In /usr/local/unravel/etc/unravel.properties, update Hive metastore access information with the read-only username and the values you retrieved in step 1.

For example,

javax.jdo.option.ConnectionURL=jdbc:mysql://congo.unraveldata.com/hive javax.jdo.option.ConnectionDriverName=com.mysql.jdbc.Driver 
javax.jdo.option.ConnectionUserName=unravelka
javax.jdo.option.ConnectionPassword=hadoop

If you are using Microsoft JDBC Driver 7.0 for SQL Server set the properties as follows.

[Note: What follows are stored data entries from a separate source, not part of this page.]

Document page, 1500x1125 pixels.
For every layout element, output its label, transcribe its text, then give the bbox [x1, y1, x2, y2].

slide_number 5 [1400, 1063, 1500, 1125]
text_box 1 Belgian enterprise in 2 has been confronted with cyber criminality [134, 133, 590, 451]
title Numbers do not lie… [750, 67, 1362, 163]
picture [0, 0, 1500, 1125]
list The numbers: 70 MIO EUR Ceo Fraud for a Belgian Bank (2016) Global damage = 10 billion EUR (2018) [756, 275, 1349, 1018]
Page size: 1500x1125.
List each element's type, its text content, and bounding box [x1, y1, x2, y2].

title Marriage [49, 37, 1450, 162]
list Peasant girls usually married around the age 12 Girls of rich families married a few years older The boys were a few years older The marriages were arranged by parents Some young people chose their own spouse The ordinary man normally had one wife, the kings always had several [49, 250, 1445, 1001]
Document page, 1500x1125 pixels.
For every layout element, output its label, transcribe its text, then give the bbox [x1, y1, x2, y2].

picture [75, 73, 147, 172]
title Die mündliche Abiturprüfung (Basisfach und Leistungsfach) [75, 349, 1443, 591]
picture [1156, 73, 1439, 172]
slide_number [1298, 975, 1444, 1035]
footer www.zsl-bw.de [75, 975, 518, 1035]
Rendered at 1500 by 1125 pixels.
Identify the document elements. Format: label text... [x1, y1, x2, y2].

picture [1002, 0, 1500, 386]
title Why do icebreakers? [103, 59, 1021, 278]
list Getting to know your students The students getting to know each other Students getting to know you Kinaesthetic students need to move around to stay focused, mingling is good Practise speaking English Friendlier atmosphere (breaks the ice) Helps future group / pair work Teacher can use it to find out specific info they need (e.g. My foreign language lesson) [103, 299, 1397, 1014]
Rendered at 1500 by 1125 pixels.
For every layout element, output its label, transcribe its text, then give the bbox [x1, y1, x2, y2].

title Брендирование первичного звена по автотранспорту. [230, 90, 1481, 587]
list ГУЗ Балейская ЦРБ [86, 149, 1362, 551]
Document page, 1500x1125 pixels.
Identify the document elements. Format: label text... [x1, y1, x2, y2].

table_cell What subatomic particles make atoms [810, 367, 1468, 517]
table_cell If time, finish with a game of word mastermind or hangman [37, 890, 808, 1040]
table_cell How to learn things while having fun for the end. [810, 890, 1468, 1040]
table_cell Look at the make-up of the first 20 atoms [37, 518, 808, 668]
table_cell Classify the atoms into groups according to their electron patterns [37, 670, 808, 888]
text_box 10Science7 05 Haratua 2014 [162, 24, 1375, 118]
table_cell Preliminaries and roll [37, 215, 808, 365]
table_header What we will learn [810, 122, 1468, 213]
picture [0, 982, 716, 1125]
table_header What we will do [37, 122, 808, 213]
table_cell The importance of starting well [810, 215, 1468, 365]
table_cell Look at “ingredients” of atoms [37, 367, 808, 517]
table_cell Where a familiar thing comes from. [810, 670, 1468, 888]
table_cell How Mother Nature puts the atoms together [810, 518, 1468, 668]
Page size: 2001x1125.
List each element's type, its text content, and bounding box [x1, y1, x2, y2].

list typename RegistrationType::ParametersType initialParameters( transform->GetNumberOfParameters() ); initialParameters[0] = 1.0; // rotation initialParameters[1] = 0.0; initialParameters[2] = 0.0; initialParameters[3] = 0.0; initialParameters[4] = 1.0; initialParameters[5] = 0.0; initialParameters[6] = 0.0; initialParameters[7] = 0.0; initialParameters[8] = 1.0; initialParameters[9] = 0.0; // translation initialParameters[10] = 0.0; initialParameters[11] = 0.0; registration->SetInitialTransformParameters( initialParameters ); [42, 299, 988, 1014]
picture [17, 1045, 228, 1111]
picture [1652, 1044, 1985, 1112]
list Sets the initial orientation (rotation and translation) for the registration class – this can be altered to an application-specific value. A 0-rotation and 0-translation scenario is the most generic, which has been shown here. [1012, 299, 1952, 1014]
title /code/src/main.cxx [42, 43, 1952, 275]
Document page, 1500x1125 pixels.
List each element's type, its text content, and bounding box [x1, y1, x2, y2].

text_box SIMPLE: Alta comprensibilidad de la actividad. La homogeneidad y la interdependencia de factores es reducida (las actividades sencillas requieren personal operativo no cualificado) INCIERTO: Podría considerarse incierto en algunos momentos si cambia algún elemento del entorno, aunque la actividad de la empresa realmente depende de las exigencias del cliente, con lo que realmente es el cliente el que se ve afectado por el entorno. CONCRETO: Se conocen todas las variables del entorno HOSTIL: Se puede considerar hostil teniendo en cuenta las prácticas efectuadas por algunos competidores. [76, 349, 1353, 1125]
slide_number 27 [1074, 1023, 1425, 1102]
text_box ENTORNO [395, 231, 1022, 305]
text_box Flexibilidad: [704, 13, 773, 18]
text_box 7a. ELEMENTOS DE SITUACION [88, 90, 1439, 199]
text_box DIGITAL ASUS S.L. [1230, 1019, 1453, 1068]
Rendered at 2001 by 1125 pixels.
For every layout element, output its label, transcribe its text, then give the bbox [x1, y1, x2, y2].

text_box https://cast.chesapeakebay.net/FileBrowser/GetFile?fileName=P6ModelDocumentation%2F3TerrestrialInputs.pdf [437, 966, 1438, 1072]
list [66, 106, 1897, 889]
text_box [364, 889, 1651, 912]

javax.jdo.option.ConnectionURL=jdbc:sqlserver://jdbc_url
javax.jdo.option.ConnectionDriverName=com.microsoft.sqlserver.jdbc.SQLServerDriver
javax.jdo.option.ConnectionUserName=username
javax.jdo.option.ConnectionPassword=password
4. Restart Unravel
sudo /etc/init.d/unravel_all.sh restart
5. Confirm Hive queries are displayed in the Unravel UI

Go to Unravel UI's Applications > Applications page to confirm that Hive queries are displayed. Approximately twenty-four hours after configuration the Reports > Data Insights > Details page displays a list of your Hive Metastore tables along with their KPIs and other details.